Colesterol elevado diminui hipóteses de engravidar e pode estar na origem do fracasso de muitos tratamentos de fertilização

Um estudo internacional já tinha defendido que os casais com níveis elevados de gordura no sangue prejudicam a sua fertilidade. Agora, especialistas canadianos associam-no também a problemas cardíacos.

Um estudo realizado por investigadores dos National Institutes of Health and Human Development, nos Estados Unidos da América, concluiu que quando o casal tem o colesterol elevado, demora, em média, mais tempo para engravidar do que um casal que não tenha problemas de saúde. Os cientistas chegaram a esta conclusão depois de terem analisado o sangue de 1.026 homens e mulheres, 513 casais.

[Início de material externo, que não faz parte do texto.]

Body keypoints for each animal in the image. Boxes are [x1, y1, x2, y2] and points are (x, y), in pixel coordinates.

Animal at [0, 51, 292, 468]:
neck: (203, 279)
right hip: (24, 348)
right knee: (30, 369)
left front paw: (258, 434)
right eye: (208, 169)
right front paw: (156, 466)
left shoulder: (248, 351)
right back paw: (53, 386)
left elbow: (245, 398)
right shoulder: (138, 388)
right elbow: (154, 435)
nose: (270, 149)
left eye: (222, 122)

A equipa de investigação apurou ainda que o excesso de gordura no sangue está na origem de hormonas sexuais, como a testostoerona e o estrógeno, que reduzem a fertilidade. Os voluntários, que foram acompanhados de 2005 a 2009, estavam a tentar engravidar e não estavam a ser sujeitos a nenhum tratamento de fertilidade. No caso das mulheres que recorrem a estes métodos, o colesterol também pode interferir.

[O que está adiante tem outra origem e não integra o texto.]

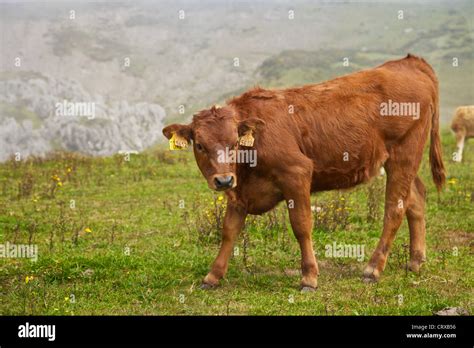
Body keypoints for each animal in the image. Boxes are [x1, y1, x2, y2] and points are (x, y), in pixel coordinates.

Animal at [162, 53, 444, 290]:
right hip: (401, 160)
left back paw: (373, 269)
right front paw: (213, 275)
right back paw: (415, 261)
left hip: (404, 153)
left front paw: (309, 277)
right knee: (415, 198)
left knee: (395, 209)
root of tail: (408, 62)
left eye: (234, 142)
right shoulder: (239, 192)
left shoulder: (296, 174)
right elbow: (229, 230)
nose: (222, 180)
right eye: (200, 145)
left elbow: (301, 225)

Jacob Udell, investigador da Universidade de Toronto, no Canadá, afirma, num novo estudo, que o fracasso de alguns dos tratamentos pode ser indiciador de problemas cardiovasculares, muitos deles causados por esta substância. Segundo esta pesquisa, divulgada agora, essa percentagem chega a atingir os 21%, noticia a edição online do Canadian Medical Association Journal (CMAJ).

«As nossas descobertas são consistentes com a hipótese dos tratamentos de fertilidade poderem constituir uma primeira indicação de problemas cardíacos futuros, pelo que as mulheres [com dificuldades em engravidar] devem ser alvo de uma vigilância preventiva», defende o especialista. «Não queremos, no entanto, alarmar as mulheres que se estejam a submeter a tratamentos de fertilidade», diz Donald Redelmeier.

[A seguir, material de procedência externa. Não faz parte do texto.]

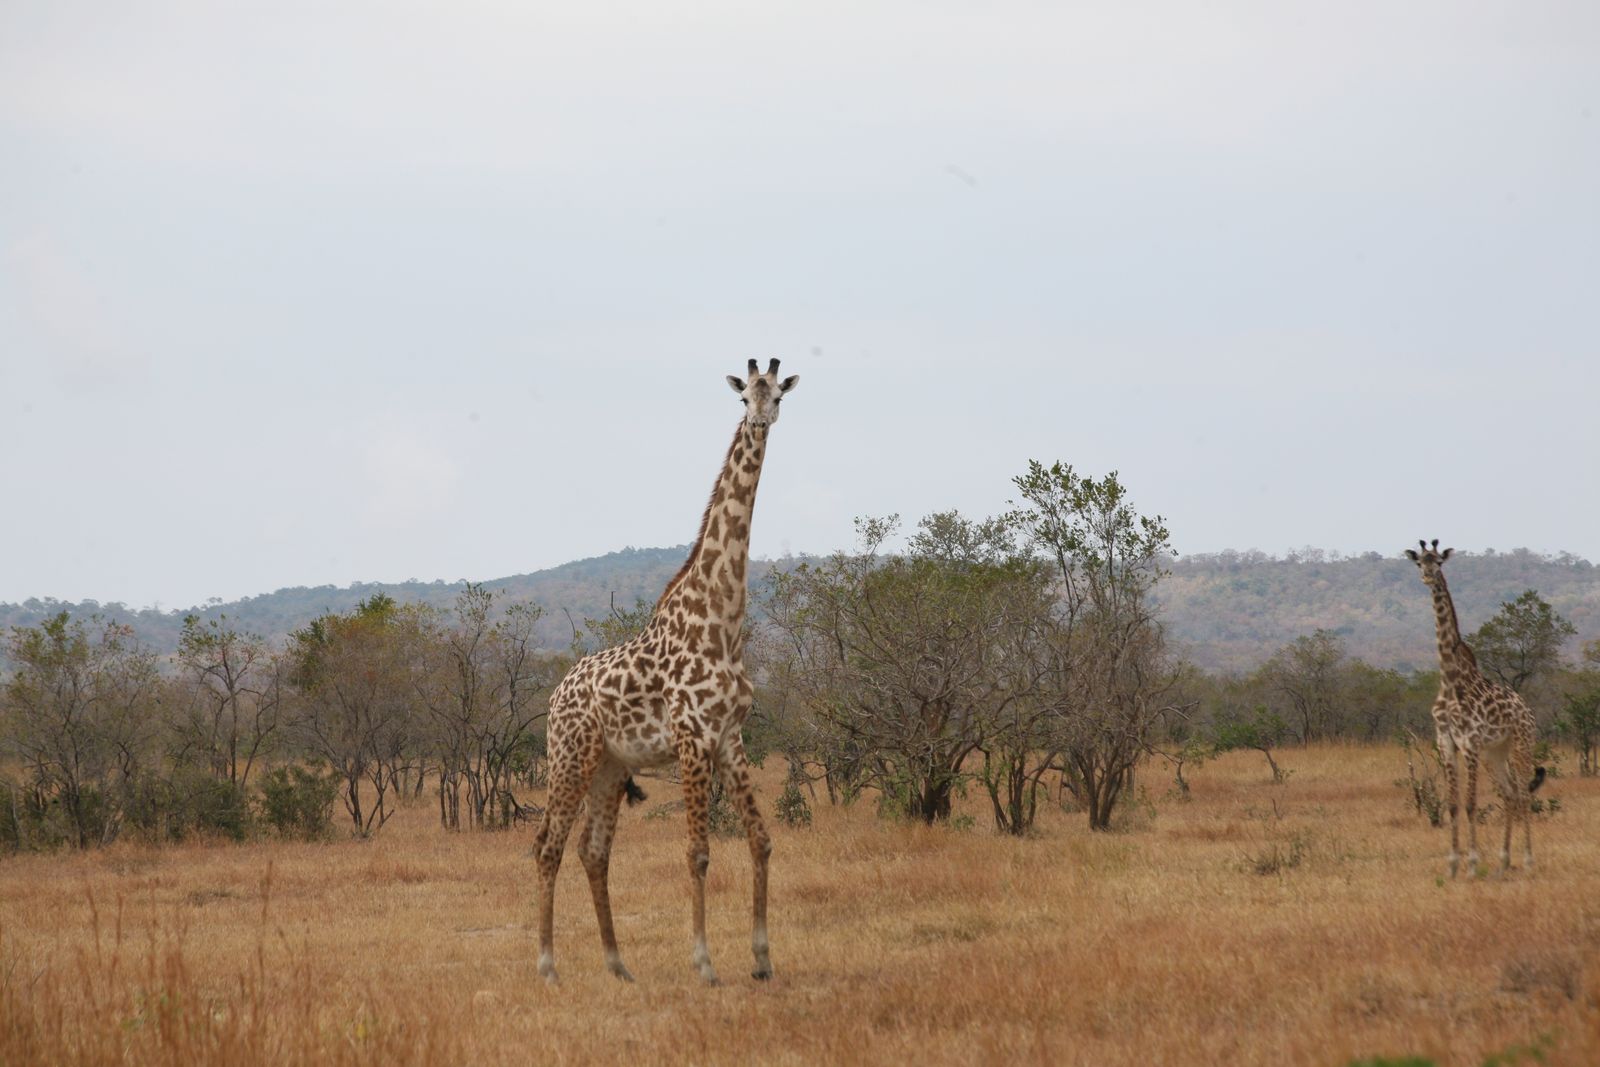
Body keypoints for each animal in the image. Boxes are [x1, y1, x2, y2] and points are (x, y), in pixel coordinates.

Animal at [531, 356, 800, 985]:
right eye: (743, 398)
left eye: (777, 394)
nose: (760, 420)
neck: (723, 621)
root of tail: (555, 696)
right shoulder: (691, 736)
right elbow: (698, 852)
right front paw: (705, 963)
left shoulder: (730, 737)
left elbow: (761, 841)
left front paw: (762, 959)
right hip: (570, 756)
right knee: (548, 847)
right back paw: (548, 966)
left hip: (608, 767)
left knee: (593, 851)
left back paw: (617, 965)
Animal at [1408, 537, 1542, 883]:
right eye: (1420, 562)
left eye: (1439, 562)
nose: (1427, 576)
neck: (1449, 679)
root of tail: (1529, 710)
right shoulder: (1446, 742)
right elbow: (1453, 805)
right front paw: (1453, 865)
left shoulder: (1469, 742)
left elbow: (1469, 805)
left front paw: (1470, 865)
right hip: (1494, 752)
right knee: (1510, 793)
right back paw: (1503, 863)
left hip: (1521, 744)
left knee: (1524, 793)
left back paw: (1528, 861)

«Estamos apenas a sugerir que estejam cientes desta situação, que pode ser uma oportunidade para os médicos [que as acompanham] reverem os fatores de risco de doença cardíaca de forma a poderem protegê-las», acrescenta o co-autor do estudo, em comunicado. Para chegar a estas conclusões, os investigadores monitorizaram 28.422 voluntárias, mulheres com menos de 50 anos, entre 1993 e 2011.